This year could see a huge increase in Hecla Mining Company's (HL) production. On the surface, that sounds great, but when you dig into the reasons, it's not nearly as positive as it seems. Here's what you need to know about this gold and silver miner to decide if Hecla Mining Company is a buy in 2018...or not.

A tough year

Last year wasn't a good one for Hecla Mining. Although gold production in 2017 was flat year over year, silver production fell nearly 30%. Lead and zinc production, two smaller businesses for the miner, fell around 50% and 20%, respectively, as well. This happened at a time when commodity prices were relatively strong.    

A man holding up a gold nugget

Image source: Getty Images.

There were two notable issues last year. First was falling production at the company's San Sebastian Mine. The gold and silver extracted from this asset fell 26% and 24%, respectively, between 2016 and 2017. That drop is worrisome, though not unexpected. Hecla knew that the mine would only produce for a couple of years without further investment. However, management believes it can extend the life of the mine for a bit longer and is taking steps to do so. San Sebastian's results aren't good, but the news here isn't a total disaster.   

The other issue is more troublesome. Silver production at the company's Lucky Friday mine declined by a massive 77% year over year in 2017. That was a shock to the company and investors because it is the result of a strike that started in March of 2017. As of this writing, the strike has yet to be resolved. It's important for a miner to keep costs under control, but the cost of taking a hard line in this case has been extremely large. And it keeps growing with every day that passes.   

Do you buy its ability to resolve these issues?

Stepping back, 2018 production could see a huge uptick if the strike at Lucky Friday ends.

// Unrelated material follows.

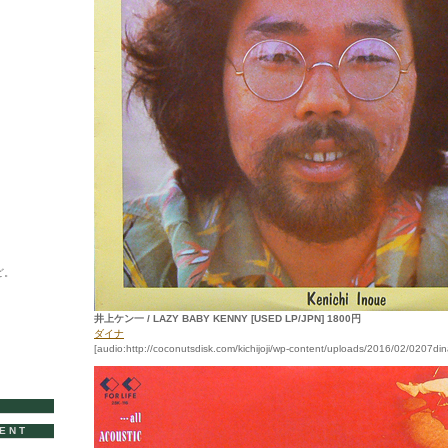
ど。
井上ケン一 / LAZY BABY KENNY [USED LP/JPN] 1800円
ダイナ
[audio:http://coconutsdisk.com/kichijoji/wp-content/uploads/2016/02/0207
VENT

And that wouldn't take anything more than a return to normal production levels. So there's actually material upside potential at Hecla.

An overview of the Lucky Friday mine

Lucky Friday is an important asset, but the strike is a big problem. Image source: Hecla Mining Company. 

However, this strike has gone on for more than nine months without a resolution. And the National Labor Relations Board went so far as to issue a complaint over Hecla's actions leading up to the strike. This is clearly a contentious fight. It's also important to note that this isn't a mine located in a country with loose legal standards and weak unions; Lucky Strike is in northern Idaho. Resolving the strike could be more difficult than you think.   

And so far the impact on the shares has been notable. Hecla's stock fell 24% in 2017. In fact, the shares fell 20% in November alone after the company announced financial results. The news wasn't very good, largely because of production declines. Investors are clearly sensitive to what's going on at Hecla's mines right now. Although the stock is up around 7% in early 2018, until there's a resolution at Lucky Friday, conservative investors are probably better off avoiding Hecla.

HL Chart

HL data by YCharts.

However, there's notable upside recovery potential here. All that it would take is for the company to come to terms with the union at Lucky Friday. That one change would add nearly 3 million ounces of silver back to the company's production tally. So if you are an aggressive investor with a glass-half-full outlook, you might find Hecla an appealing bet. The problem is that there's little way for you to tell when the wait for a solution will end. In other words, an investment in Hecla could be dead money for an unknown amount of time.     

Investor takeaway

I believe Hecla is not a buy in 2018. There's just too much uncertainty with regard to the very long strike at the company's Lucky Friday mine. Until there's a resolution there, most investors are probably better off looking at a different miner. That said, more aggressive investors might find the recovery potential alluring. If that sounds like you, just make sure you carefully consider how unpredictable the timing of a resolution could be here.